Литмир - Электронная Библиотека
A
A

На другой день Уно вышел из дома пораньше и отправился навестить Юдзи. Дом Асао стоял на склоне горы, в окружении небольших фабрик и мастерских. Добираться туда было долго — электричкой и еще минут десять автобусом.

Сквозь стеклянную входную дверь Уно разглядел небольшую комнату. На деревянном полу, у стены, громоздились ящики из гофрированного картона, в центре, согнувшись над низеньким рабочим столиком, стоял седой изможденный мужчина. Уно приоткрыл дверь, она громко заскрипела, но мужчина даже не обернулся. Небольшим молоточком он вбивал латунные заклепки в просверленные в круглых стальных пластинах крохотные отверстия. Уно окликнул его. Мужчина наконец поднял голову, и во взгляде больших утомленных глаз, светившихся на его багровом осунувшемся лице, промелькнуло выражение, похожее на упрек — за то, что его оторвали от работы. Он вновь склонился над столиком и молча продолжал постукивать молоточком. Уно смутился. Он вспомнил свой первый телефонный звонок в этот дом и понял, откуда шло размеренное постукивание, которое он слышал в трубке.

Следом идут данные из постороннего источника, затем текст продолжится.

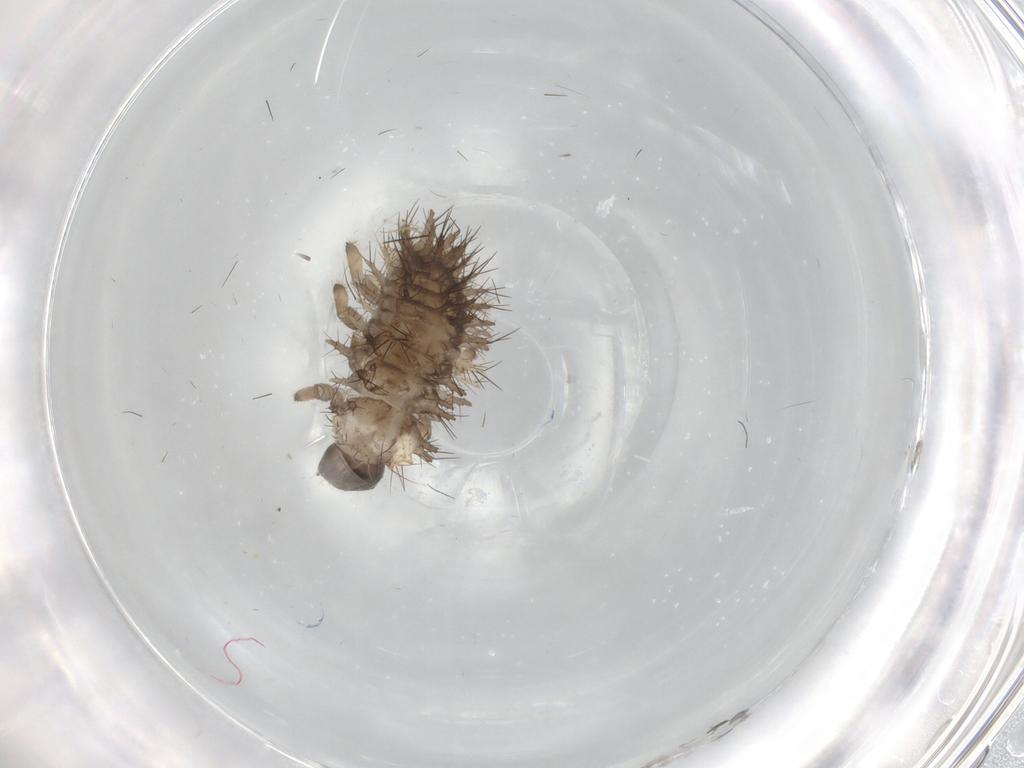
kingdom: Animalia
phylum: Arthropoda
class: Insecta
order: Coleoptera
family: Coccinellidae
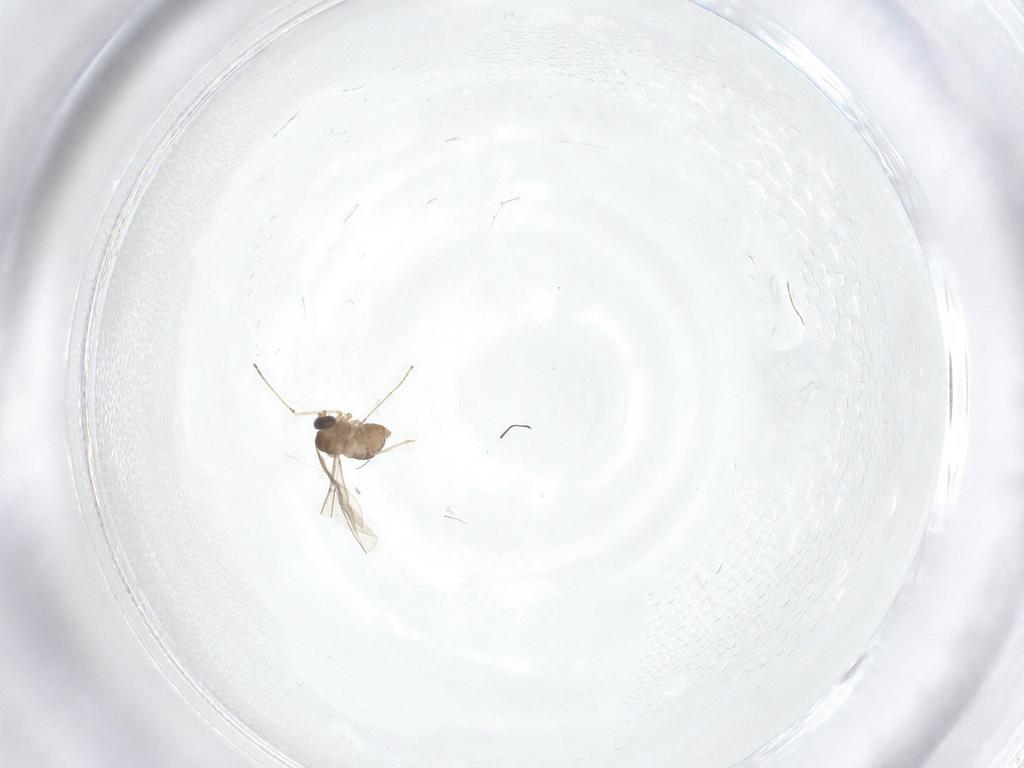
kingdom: Animalia
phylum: Arthropoda
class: Insecta
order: Diptera
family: Cecidomyiidae
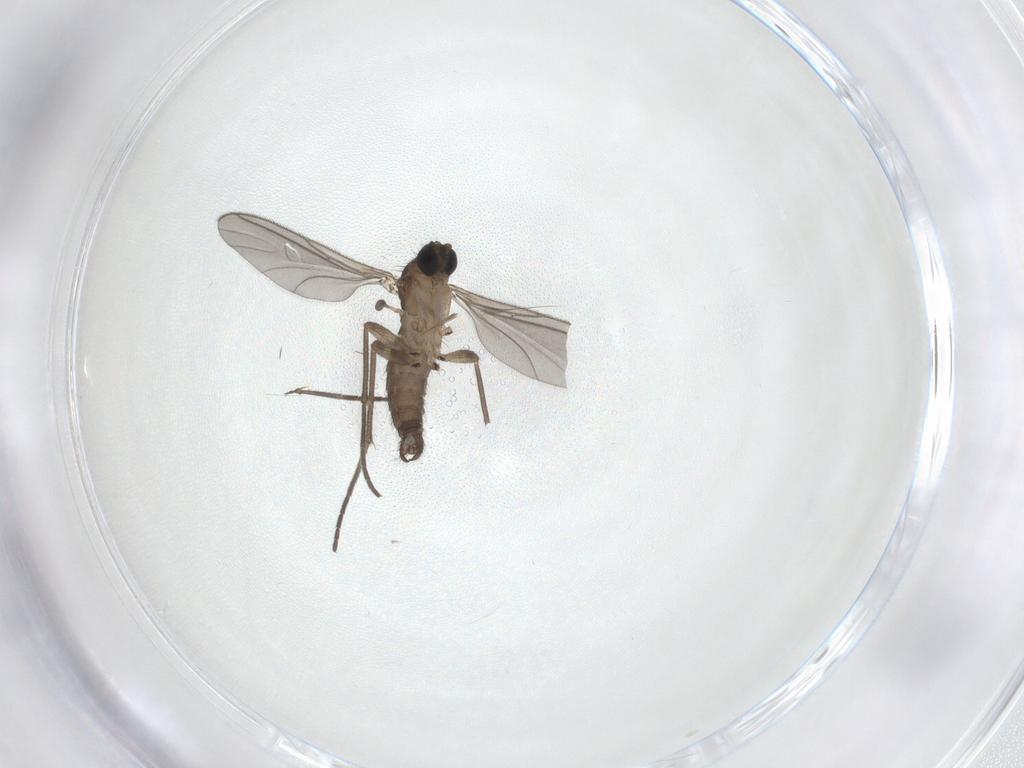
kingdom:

В этот момент отворилась дверь, по-видимому отделявшая мастерскую от жилого помещения, и на пороге появилась женщина лет сорока. При виде гостя она очень удивилась. Пока Уно в замешательстве объяснял ей, кто он, ее окруженные сеточкой мелких морщинок глаза растерянно блуждали по полу.

— Вы, вероятно, мать Юдзи Асао?

— У-гу… — неопределенно пробормотала женщина.

— Я слышал, что Юдзи вернулся. Вот приехал с ним повидаться.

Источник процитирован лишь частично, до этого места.